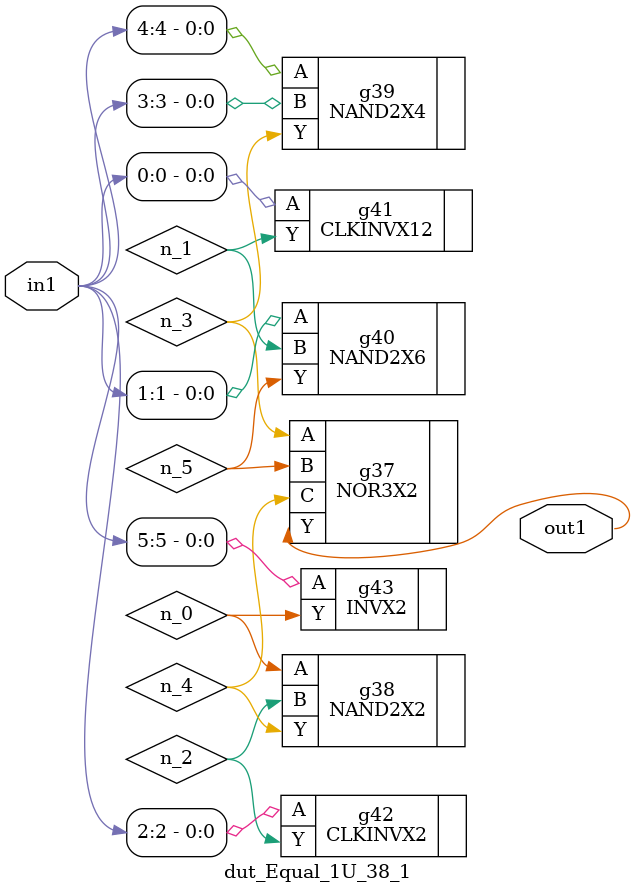
<source format=v>
`timescale 1ps / 1ps


module dut_Equal_1U_38_1(in1, out1);
  input [5:0] in1;
  output out1;
  wire [5:0] in1;
  wire out1;
  wire n_0, n_1, n_2, n_3, n_4, n_5;
  NOR3X2 g37(.A (n_3), .B (n_5), .C (n_4), .Y (out1));
  NAND2X6 g40(.A (in1[1]), .B (n_1), .Y (n_5));
  NAND2X2 g38(.A (n_0), .B (n_2), .Y (n_4));
  NAND2X4 g39(.A (in1[4]), .B (in1[3]), .Y (n_3));
  CLKINVX2 g42(.A (in1[2]), .Y (n_2));
  CLKINVX12 g41(.A (in1[0]), .Y (n_1));
  INVX2 g43(.A (in1[5]), .Y (n_0));
endmodule



</source>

§

### Work to be completed
Restate word for word each line from the top of the listing down to and including the line that holds "CLKINVX2 g42(.A (in1[2]), .Y (n_2));". Drop any pictures.

### Solution for this task
<source format=v>
`timescale 1ps / 1ps


module dut_Equal_1U_38_1(in1, out1);
  input [5:0] in1;
  output out1;
  wire [5:0] in1;
  wire out1;
  wire n_0, n_1, n_2, n_3, n_4, n_5;
  NOR3X2 g37(.A (n_3), .B (n_5), .C (n_4), .Y (out1));
  NAND2X6 g40(.A (in1[1]), .B (n_1), .Y (n_5));
  NAND2X2 g38(.A (n_0), .B (n_2), .Y (n_4));
  NAND2X4 g39(.A (in1[4]), .B (in1[3]), .Y (n_3));
  CLKINVX2 g42(.A (in1[2]), .Y (n_2));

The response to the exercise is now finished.